Your goal:
Report only how many lines of the entries below contain the string "loyer".

Task input:
◇ ◇ ◇ ◇
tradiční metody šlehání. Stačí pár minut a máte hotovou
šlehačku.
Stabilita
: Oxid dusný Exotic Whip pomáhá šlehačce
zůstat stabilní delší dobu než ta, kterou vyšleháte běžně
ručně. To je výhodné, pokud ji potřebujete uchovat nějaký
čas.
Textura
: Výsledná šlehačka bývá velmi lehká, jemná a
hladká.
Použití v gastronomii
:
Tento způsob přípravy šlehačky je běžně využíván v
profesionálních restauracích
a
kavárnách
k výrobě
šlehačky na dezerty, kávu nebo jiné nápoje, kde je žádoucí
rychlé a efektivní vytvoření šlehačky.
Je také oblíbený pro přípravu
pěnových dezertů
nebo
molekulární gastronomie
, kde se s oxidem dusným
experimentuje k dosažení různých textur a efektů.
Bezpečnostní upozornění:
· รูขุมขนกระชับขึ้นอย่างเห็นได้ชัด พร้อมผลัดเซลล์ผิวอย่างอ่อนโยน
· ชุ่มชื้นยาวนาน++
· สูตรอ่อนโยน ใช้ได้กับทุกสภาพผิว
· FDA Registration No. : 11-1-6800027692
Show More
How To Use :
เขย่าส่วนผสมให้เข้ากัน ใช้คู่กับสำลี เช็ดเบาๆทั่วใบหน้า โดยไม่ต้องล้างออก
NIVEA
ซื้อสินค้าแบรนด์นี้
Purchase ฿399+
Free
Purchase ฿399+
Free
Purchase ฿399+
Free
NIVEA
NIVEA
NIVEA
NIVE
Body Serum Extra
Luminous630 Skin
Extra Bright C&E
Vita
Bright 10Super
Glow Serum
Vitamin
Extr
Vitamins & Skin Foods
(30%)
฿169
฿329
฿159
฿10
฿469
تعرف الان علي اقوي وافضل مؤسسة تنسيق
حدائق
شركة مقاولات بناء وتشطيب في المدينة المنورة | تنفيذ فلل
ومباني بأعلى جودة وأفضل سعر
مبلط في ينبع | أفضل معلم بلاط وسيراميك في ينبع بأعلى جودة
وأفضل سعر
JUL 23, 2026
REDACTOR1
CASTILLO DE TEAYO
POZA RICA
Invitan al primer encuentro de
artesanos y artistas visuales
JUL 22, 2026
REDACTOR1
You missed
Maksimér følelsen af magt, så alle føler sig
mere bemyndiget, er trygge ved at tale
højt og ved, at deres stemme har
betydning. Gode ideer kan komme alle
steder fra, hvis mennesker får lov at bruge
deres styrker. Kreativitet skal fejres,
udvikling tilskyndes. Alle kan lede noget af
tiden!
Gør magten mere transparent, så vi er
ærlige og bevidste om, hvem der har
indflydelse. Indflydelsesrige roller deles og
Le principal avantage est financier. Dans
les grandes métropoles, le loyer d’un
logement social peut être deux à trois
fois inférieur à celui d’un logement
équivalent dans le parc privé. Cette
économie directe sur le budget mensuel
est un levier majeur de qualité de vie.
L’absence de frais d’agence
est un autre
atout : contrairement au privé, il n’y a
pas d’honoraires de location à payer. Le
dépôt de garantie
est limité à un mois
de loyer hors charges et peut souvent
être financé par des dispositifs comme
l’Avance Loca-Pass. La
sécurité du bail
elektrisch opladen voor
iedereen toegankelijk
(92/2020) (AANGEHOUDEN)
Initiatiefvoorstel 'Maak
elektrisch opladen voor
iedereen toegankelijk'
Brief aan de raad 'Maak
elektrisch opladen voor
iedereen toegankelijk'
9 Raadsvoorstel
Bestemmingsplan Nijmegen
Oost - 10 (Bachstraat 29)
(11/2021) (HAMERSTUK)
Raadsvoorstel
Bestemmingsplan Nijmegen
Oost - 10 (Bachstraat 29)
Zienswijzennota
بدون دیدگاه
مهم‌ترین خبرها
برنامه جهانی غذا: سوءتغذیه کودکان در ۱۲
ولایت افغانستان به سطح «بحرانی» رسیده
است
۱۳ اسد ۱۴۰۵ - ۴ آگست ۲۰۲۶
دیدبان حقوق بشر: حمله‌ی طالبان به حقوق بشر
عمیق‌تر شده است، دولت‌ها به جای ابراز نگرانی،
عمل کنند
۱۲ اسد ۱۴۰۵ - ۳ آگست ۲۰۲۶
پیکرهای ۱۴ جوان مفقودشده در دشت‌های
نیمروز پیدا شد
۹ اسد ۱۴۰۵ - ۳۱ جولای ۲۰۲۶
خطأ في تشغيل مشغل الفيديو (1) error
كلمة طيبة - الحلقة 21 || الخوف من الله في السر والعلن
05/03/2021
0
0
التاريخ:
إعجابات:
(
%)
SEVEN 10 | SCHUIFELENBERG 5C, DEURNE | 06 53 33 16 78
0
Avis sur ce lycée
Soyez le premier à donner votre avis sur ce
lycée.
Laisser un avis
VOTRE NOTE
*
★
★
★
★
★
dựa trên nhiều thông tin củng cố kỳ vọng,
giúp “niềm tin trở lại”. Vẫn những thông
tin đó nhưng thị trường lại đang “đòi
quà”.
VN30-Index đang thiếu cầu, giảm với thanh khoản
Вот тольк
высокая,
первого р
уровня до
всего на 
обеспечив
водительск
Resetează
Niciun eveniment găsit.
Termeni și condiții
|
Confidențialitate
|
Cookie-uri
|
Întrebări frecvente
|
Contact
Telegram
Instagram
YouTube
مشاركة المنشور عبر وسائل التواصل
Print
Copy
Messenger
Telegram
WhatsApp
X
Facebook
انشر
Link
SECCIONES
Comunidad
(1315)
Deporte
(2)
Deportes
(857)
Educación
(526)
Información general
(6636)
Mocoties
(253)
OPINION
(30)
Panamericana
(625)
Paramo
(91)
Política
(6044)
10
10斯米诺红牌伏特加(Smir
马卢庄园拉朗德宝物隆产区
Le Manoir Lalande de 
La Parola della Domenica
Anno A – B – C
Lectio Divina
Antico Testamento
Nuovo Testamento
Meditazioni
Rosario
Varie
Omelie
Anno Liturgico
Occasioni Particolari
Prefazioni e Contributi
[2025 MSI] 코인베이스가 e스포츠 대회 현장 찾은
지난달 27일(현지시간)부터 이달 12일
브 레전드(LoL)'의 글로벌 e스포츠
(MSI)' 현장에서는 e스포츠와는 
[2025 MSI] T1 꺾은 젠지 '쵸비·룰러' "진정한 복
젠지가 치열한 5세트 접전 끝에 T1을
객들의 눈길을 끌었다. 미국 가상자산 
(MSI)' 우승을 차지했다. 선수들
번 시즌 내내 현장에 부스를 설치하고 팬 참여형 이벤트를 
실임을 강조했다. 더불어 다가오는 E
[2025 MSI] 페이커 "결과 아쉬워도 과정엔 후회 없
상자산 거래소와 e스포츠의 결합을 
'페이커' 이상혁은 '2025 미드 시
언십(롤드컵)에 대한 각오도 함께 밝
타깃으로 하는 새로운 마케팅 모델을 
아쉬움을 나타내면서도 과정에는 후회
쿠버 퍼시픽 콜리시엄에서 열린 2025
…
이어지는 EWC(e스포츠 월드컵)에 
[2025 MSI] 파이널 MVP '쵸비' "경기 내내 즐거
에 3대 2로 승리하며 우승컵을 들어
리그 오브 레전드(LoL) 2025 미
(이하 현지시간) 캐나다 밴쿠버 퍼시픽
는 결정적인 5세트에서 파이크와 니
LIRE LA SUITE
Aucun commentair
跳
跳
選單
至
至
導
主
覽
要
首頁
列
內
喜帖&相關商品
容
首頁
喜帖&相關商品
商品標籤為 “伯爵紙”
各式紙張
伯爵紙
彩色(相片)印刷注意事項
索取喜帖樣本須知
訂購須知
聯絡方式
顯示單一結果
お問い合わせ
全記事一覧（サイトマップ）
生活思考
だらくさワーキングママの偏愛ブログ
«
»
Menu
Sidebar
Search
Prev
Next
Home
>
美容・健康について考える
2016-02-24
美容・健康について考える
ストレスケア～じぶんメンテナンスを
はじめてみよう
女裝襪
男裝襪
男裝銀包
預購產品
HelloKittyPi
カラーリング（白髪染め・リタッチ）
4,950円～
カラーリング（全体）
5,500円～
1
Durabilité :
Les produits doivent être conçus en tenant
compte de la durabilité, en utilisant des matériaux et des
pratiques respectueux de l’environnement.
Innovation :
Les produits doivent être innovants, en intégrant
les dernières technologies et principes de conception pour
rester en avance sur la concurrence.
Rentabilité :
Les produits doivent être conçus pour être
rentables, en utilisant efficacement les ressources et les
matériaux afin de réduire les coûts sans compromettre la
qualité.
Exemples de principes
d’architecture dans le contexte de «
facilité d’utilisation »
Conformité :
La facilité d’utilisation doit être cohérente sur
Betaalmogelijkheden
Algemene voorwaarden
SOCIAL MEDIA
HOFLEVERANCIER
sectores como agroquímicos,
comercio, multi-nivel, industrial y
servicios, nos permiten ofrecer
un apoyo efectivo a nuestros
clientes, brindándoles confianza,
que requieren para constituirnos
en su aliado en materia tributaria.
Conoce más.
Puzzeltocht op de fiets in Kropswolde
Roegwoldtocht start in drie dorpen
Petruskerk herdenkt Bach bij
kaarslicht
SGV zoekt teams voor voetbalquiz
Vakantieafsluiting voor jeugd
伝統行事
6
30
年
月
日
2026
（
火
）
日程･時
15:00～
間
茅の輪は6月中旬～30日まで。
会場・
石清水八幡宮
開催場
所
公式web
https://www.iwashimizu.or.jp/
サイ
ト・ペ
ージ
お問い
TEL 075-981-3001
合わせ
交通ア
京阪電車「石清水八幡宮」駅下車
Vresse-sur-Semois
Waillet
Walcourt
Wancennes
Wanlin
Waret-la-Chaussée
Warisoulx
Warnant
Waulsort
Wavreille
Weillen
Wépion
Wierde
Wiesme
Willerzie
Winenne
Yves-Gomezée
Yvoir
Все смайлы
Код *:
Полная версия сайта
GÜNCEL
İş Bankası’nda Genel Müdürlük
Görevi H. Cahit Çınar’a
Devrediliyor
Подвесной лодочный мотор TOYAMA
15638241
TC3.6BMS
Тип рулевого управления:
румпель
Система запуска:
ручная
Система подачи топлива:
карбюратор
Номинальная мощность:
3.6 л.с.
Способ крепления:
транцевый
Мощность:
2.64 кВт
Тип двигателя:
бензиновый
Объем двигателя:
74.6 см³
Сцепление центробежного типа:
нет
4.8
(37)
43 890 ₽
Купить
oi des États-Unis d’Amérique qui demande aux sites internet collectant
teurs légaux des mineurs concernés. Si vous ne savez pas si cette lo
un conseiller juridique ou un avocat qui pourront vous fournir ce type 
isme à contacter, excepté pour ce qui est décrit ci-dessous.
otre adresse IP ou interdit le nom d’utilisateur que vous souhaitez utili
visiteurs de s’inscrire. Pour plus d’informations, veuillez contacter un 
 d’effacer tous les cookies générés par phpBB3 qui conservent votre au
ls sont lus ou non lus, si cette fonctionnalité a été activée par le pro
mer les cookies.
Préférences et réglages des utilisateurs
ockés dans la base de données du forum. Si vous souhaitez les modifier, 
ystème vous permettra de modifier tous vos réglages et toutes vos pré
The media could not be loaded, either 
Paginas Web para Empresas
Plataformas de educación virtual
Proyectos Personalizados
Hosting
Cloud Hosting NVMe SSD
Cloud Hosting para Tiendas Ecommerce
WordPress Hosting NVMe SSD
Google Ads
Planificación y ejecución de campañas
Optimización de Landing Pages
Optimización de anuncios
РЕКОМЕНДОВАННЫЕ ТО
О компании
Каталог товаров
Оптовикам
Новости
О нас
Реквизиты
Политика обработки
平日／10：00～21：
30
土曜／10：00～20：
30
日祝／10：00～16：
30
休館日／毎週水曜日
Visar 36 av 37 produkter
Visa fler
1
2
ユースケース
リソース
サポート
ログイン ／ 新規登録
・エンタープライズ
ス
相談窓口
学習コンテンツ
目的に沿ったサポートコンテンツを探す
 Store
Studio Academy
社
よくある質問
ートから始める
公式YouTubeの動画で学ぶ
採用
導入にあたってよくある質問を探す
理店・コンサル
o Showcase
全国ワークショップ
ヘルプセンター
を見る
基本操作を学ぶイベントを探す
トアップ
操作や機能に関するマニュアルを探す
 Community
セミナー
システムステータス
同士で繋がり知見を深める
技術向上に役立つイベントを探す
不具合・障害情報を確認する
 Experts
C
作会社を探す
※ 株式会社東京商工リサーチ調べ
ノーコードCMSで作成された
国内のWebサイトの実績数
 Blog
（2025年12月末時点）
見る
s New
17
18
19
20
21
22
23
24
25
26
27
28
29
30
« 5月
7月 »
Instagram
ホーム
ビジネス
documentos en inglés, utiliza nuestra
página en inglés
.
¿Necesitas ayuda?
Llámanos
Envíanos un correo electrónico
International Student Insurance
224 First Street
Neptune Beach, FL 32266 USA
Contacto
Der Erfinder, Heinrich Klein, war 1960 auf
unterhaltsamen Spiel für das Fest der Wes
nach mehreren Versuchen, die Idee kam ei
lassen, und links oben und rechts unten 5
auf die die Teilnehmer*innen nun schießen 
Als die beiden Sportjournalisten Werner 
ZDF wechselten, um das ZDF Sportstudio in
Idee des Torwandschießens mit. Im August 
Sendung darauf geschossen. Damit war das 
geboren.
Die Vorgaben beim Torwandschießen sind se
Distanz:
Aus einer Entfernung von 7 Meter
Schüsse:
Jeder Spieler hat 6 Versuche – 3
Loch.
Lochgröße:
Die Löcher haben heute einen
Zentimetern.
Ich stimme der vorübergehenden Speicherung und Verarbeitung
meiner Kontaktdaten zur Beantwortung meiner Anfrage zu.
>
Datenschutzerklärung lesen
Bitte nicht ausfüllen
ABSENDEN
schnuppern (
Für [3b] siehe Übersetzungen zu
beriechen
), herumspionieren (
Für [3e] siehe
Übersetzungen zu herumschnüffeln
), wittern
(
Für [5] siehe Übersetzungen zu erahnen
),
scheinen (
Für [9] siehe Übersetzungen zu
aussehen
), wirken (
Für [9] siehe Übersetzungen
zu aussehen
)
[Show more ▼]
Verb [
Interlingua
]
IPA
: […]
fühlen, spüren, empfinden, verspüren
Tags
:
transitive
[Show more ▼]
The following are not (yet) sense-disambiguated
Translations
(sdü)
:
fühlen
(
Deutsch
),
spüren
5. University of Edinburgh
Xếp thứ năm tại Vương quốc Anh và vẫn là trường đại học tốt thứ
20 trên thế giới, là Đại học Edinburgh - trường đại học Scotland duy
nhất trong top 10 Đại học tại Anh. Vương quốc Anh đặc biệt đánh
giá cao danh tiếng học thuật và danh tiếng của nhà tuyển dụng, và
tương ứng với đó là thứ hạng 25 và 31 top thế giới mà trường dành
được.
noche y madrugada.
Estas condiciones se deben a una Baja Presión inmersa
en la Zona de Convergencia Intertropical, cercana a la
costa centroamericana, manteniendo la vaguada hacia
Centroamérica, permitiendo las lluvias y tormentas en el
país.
◇ ◇ ◇ ◇
Solved exercise:
2